Would that be such a bad scenario?
“I don’t think there is a fear of CBDCs among banks, at least for now.“Nihar Neelakanti, CEO of Ecosapiens, explains to Cointelegraph.”Currently, there is more curiosity about how this innovative technology could affect the financial system.“
There is also the possibility private banking institutions act as intermediaries between CBDC platforms and customers, but this will largely depend on the political decisions of central banks. In such a scenario, private banks could even profit from this new technology.
But no expert would dream of denying possible threats to the growth of private banks in a scenario where central banks decide to take full control. And it’s not just a matter of disintermediation of the payment system: What if central banks decide to lend directly to customers?
“In theory, central banks would also have direct access to a person’s credit history and wealth, as they would have control over the CBDC database.explains Neelakanti.
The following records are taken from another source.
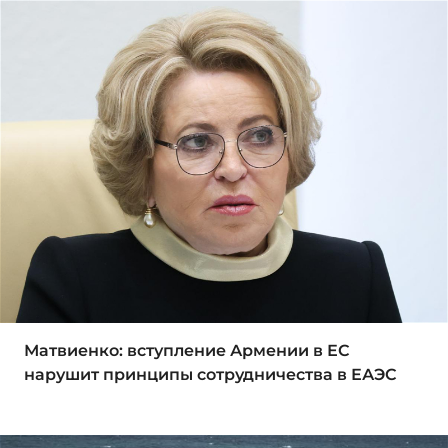
Матвиенко: вступление Армении в ЕС
нарушит принципы сотрудничества в ЕАЭС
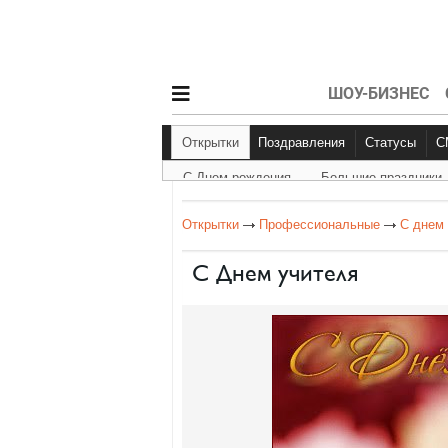
ШОУ-БИЗНЕС
Открытки
Поздравления
Статусы
С Днем рождения
Большие праздники
С Днем рождения
Другое
Больш
Открытки
Профессиональные
С днем
С Днем учителя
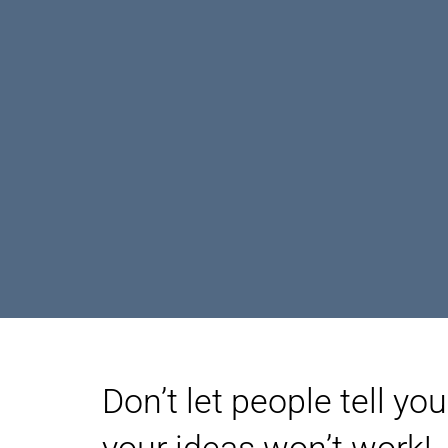
Don’t let people tell you
your ideas won’t work!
In this case, user data becomes so centralized that central banks can tailor interest rates to the individual customer’s creditworthiness:
“There may no longer be a single Fed rate, but instead a single rate for every borrower in any country.”
Ralf Kubli, a board member of the Casper Association, quickly dismissed these fears, telling Cointelegraph:Contrary to popular belief, CBDCs don’t offer much in the way of innovationbeyond the simplification of the reconciliation process.“
According to Kubli’s analysis, CBDCs are essentially a form of digital payment that functions as a means of payment above any other payment method. Therefore, they do not streamline business processes or supervisory processes.; they are only useful to give banks a breath of innovation in a new competitive context. Kubli believes that a major paradigm shift in finance is on the horizon:
“To keep up with the ever-increasing changes in our data-driven world, banks need to adopt a digital finance approach that includes the security, transparency and immutability of blockchain transactions.”